● **Collected data entries**
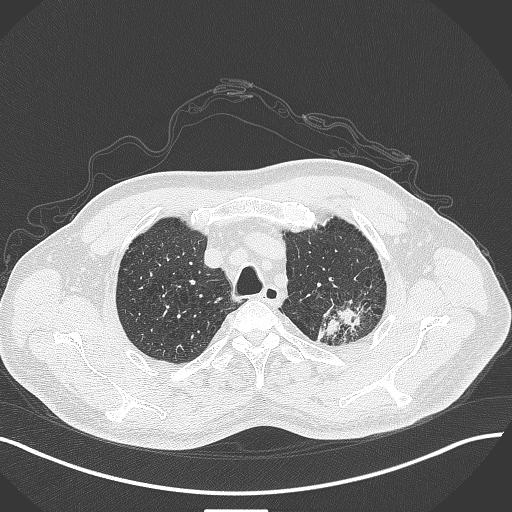
Chest CT, one axial slice. Slice 353 of 429 in the series (ordered by position). Reconstruction kernel B70f. 120 kVp. Lung window (W 1500 / L -600 HU). 1 mm slice thickness. 512 × 512 image matrix, field of view 400 × 400 mm. Male patient, age 55 years. Case-level facts recorded for this patient, not image findings: clinical TNM (as recorded): T3 N0 M1c; histopathological grade: G3.
Outlined on this slice (bounding box drawn by a radiologist):
- lung tumour (recorded histology: adenocarcinoma): box from (x=319, y=294) to (x=380, y=353) px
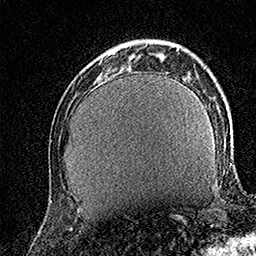
Breast MRI (dynamic contrast-enhanced), one axial slice; slice 39 of 158 in the series (ordered by position); cropped to one breast; dynamic contrast-enhanced series, time point 2 of 7 at this slice position (early post-contrast); 1.5 T; TE 3.5 ms, TR 7.2 ms; 1 mm slice thickness; 256 × 256 image matrix, field of view 165 × 165 mm. Female patient.
Annotated regions visible in this slice (semi-automatic segmentation, software-assisted and operator-edited):
- enhancing-tissue mask used for the functional tumour volume (all voxels passing the contrast-enhancement thresholds inside the analysis volume; usually the tumour): box from (x=117, y=41) to (x=136, y=48) px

● **What is required**
Wherever the string "field" occurs in the data, copy the line that holds it.

● **Solution for this task**
Chest CT, one axial slice. Slice 353 of 429 in the series (ordered by position). Reconstruction kernel B70f. 120 kVp. Lung window (W 1500 / L -600 HU). 1 mm slice thickness. 512 × 512 image matrix, field of view 400 × 400 mm. Male patient, age 55 years. Case-level facts recorded for this patient, not image findings: clinical TNM (as recorded): T3 N0 M1c; histopathological grade: G3.
Breast MRI (dynamic contrast-enhanced), one axial slice; slice 39 of 158 in the series (ordered by position); cropped to one breast; dynamic contrast-enhanced series, time point 2 of 7 at this slice position (early post-contrast); 1.5 T; TE 3.5 ms, TR 7.2 ms; 1 mm slice thickness; 256 × 256 image matrix, field of view 165 × 165 mm. Female patient.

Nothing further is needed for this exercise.